The phrase “to reduce duplication” implies that previous applicants would enter one set of positions in the Staffing Profile and another inconsistent set of positions in the Budget Justification Narrative. Those kinds of errors often lead to rejected proposals—even when the applicant does much else right. HRSA, to its credit, is trying to reduce the potential for such errors by putting salary information in one place, instead of two (or twelve: with the feds, trying to find all the places that must match is often challenging).

We’ve written before about the importance of internal consistency in grant proposals. Internal consistency is one of the most important aspects of a proposal. The other day I met with a client who is a grant-world novice and who provided a recently finished proposal she had written for a technical project concept. We were to use her previous proposal as a starting point for the new proposal we were writing. As we went over the budget, budget narrative, and program narrative of her old proposal, I pointed out several key inconsistencies, and those inconsistencies had likely caused the proposal to lose enough points to become non-fundable. I stressed that internal consistency is more important than perfect fidelity between proposal and project implementation.
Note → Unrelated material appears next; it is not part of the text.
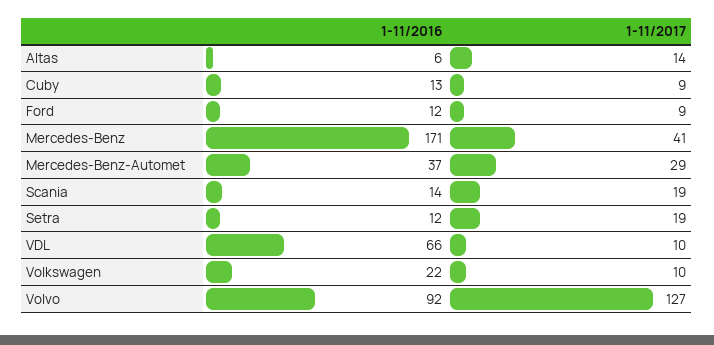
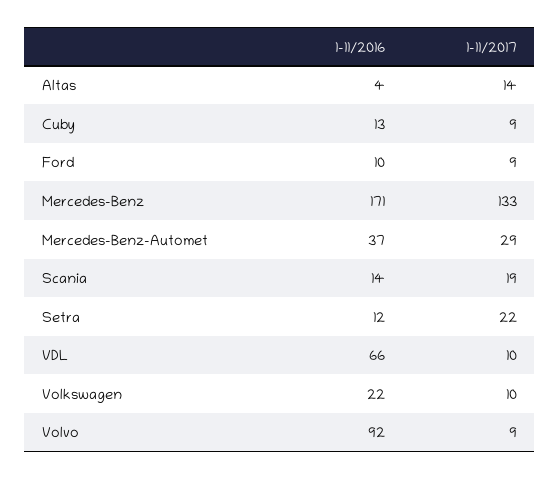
1-11/2016, Altas: 6 -> 4
1-11/2016, Ford: 12 -> 10
1-11/2017, Mercedes-Benz: 41 -> 133
1-11/2017, Setra: 19 -> 22
1-11/2017, Volvo: 127 -> 9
Why? Most grant programs have some amount of slack in project implementation—that is, grant applications are proposals, and the actual activities may change (slightly). If you do slightly different project activities or have a slightly different staffing plan, you’ll be fine. With NAP, for example, it’s common for applicants to change sites after they’re funded. They might change a nurse practitioner to a family doc or vice-versa. As long as the funded applicant ultimately opens up a new primary health center and deliver primary health care, they’re going to be okay.

But to get that far, NAP applicants need internal proposal consistency as much as they need to demonstrate site control, even if they snag a different site later. Otherwise they’re unlikely to get funded, making the site issue moot.